▸ PROMPT: A complete answer lists every line of the entries below where the string "round" appears.
-- Opening Marker --
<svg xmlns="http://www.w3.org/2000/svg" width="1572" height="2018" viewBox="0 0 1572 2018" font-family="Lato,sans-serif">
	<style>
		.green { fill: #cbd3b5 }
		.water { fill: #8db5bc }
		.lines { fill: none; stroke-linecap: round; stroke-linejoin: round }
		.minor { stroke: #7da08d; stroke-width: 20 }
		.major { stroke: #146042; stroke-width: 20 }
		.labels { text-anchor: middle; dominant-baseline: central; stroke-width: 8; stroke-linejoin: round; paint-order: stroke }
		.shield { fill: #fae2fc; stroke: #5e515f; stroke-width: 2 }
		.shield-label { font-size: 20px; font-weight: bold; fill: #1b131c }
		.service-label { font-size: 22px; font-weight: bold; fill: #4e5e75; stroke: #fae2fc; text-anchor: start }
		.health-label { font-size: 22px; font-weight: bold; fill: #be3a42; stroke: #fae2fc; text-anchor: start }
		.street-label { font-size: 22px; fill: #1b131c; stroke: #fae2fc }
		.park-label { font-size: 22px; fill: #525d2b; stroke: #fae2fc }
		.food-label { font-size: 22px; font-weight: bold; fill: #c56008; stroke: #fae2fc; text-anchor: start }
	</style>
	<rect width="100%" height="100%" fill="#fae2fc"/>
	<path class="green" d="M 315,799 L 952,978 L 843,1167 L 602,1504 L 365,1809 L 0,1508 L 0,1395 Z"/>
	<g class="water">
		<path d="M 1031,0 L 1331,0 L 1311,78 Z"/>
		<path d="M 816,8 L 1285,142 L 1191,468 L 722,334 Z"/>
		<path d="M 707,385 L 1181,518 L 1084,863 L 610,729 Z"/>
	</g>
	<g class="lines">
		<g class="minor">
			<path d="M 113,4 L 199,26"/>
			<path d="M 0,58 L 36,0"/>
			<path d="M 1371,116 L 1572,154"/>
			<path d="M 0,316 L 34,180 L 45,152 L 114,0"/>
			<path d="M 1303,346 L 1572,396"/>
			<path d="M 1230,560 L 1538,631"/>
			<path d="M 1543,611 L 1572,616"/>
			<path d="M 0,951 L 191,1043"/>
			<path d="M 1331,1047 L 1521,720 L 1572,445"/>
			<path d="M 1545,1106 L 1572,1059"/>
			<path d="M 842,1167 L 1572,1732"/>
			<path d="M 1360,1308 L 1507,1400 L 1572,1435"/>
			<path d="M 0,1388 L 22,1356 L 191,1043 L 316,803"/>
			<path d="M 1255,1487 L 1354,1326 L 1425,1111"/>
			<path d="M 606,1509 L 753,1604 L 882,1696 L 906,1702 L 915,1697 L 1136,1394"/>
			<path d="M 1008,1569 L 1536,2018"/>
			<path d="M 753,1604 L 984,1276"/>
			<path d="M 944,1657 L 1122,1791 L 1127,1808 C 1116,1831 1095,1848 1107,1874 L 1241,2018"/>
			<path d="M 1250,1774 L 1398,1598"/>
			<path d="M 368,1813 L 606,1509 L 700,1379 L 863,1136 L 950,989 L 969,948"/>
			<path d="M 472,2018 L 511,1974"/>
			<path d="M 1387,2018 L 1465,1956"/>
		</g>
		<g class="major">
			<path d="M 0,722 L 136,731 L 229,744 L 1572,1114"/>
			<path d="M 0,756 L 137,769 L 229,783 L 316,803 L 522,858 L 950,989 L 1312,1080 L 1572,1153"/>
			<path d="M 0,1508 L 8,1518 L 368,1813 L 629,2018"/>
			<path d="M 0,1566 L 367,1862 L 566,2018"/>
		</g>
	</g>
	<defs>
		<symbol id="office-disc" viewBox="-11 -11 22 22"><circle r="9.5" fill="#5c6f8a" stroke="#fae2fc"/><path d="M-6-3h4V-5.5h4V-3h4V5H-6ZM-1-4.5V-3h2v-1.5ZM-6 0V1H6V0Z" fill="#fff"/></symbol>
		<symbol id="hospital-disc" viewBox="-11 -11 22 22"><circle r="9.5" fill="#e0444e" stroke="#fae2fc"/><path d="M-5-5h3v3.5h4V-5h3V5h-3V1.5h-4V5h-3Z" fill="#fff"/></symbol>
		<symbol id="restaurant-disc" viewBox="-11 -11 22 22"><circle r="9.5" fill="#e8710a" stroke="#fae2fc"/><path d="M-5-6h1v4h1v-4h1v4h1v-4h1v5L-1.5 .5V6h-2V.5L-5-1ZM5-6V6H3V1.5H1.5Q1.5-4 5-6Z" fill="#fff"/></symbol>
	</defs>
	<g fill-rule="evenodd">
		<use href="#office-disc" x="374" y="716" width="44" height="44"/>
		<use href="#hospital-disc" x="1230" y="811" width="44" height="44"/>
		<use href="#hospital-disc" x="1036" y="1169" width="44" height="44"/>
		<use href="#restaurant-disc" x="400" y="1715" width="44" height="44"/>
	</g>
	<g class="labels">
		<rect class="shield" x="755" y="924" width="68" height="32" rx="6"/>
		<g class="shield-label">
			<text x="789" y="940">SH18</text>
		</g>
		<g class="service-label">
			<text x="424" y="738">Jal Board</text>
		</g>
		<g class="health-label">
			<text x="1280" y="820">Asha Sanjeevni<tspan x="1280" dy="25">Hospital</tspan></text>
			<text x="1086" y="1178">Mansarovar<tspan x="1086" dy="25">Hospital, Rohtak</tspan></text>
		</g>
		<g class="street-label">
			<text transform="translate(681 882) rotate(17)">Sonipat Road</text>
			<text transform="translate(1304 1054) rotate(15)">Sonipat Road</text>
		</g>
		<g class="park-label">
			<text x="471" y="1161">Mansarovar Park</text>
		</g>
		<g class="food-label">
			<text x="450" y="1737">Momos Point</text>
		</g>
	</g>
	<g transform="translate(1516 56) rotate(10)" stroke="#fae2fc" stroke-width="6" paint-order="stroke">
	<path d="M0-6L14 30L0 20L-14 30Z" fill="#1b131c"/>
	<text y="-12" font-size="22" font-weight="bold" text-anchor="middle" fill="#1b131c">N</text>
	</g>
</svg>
-- Closing Marker --
▸ RESULT OF THE EXERCISE:
		.lines { fill: none; stroke-linecap: round; stroke-linejoin: round }
		.labels { text-anchor: middle; dominant-baseline: central; stroke-width: 8; stroke-linejoin: round; paint-order: stroke }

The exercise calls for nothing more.